Most Linux distributions run using an optimistic memory allocation system, whereby memory (RAM plus swap space) can be over-allocated. On these systems, your program can die due to lack of memory at any point in time. I.e. Even if you test the return values of every malloc() call, you still won't be safe.
I did not believe you, but then I did "man malloc" and sure enough, in the NOTES section at the bottom.
>>By default, Linux follows an optimistic memory allocation strategy. This means that when malloc() returns non-NULL there is no guarantee that the memory really is available.
So it's like airlines overbooking seats; the system just hopes that the memory is available when you actually try to use it. I had no idea. That would be an extremely annoying bug to try and track down. How would one even do it? Is there a way to test if you truly have the memory without segfaulting?
That's not quite true. The problem is more insidious that that.
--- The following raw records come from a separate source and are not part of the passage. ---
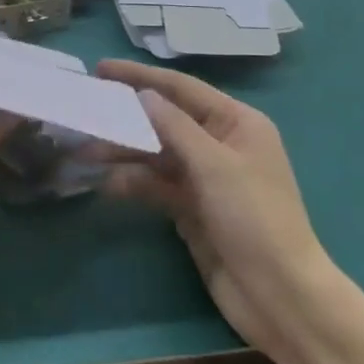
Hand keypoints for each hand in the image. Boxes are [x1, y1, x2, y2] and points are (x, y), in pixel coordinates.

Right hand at [97, 61, 344, 356]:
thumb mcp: (214, 165)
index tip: (101, 69)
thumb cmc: (254, 218)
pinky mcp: (191, 207)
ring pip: (155, 153)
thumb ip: (174, 126)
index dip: (140, 77)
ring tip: (84, 153)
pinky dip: (132, 182)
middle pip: (164, 120)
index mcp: (236, 123)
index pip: (181, 89)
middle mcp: (219, 143)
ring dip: (122, 152)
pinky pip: (155, 184)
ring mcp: (204, 177)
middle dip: (125, 117)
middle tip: (85, 110)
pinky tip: (106, 184)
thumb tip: (143, 95)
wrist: (279, 294)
Think of the memory requirements of the fork() system call. It clones the current process, making an entire copy of it. Sure, there's lots of copy-on-write optimisation going on, but if you want guaranteed, confirmed memory, you need to have a backing store for that new process. The child process has every right to adjust all of its process memory.
So if a 4GB process calls fork(), you will suddenly need to reserve 4GB of RAM or new swap space for it. Or if you can't allocate that, you will have to make the fork() fail.
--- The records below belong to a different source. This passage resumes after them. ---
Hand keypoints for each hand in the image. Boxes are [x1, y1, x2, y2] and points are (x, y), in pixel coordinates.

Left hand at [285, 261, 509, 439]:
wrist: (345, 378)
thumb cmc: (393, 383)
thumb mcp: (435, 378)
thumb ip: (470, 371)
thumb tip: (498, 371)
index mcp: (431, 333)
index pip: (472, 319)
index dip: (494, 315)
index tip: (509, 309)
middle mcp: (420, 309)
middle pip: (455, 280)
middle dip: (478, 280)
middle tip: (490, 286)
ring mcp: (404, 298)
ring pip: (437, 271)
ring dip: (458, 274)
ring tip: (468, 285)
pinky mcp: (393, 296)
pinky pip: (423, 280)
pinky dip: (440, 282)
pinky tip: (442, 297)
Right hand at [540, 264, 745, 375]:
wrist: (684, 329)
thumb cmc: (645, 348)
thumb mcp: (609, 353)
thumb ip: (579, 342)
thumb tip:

This can be terrible for users, since most often a process is going to fork() and then exec() a very small program. And it seems nonsensical for fork() to fail with ENOMEM when it appears that there is lots of free memory left. But to ensure memory is strictly handled, that's what you have to do.
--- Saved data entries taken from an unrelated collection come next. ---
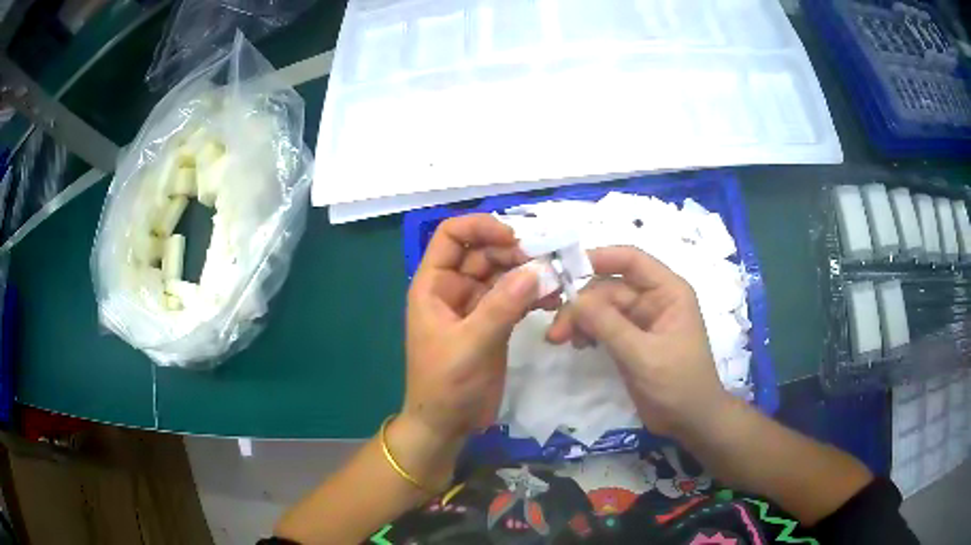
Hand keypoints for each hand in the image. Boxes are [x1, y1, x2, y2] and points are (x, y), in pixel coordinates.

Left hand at [404, 215, 543, 445]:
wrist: (448, 424)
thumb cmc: (446, 384)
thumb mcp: (470, 345)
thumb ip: (501, 307)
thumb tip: (534, 270)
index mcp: (434, 285)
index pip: (451, 236)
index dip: (479, 227)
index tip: (513, 238)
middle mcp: (453, 288)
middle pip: (483, 252)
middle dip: (512, 253)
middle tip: (545, 263)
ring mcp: (475, 306)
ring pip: (502, 274)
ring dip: (527, 273)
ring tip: (556, 280)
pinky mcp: (494, 323)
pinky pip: (514, 297)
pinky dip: (532, 294)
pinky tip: (554, 298)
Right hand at [546, 246, 730, 438]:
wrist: (691, 422)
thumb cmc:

The alternative, which most distributions use, is to optimistically allocate memory. Let the fork() and other calls succeed. But you run the risk of the child process crashing at any point in the future when it touches its own 'confirmed' memory and the OS being unable to allocate space for it. So the memory failures are not discovered at system call points. There's no return code to spot the out of memory condition. The OS can't even freeze up until memory is available because there's no guarantee that memory will become available.
Well that's even more interesting! So you can have a program appear to be stuck and not know why! At least now I know I can use mlock() everywhere to determine if it locked on a write to promised-but-not-yet-available memory.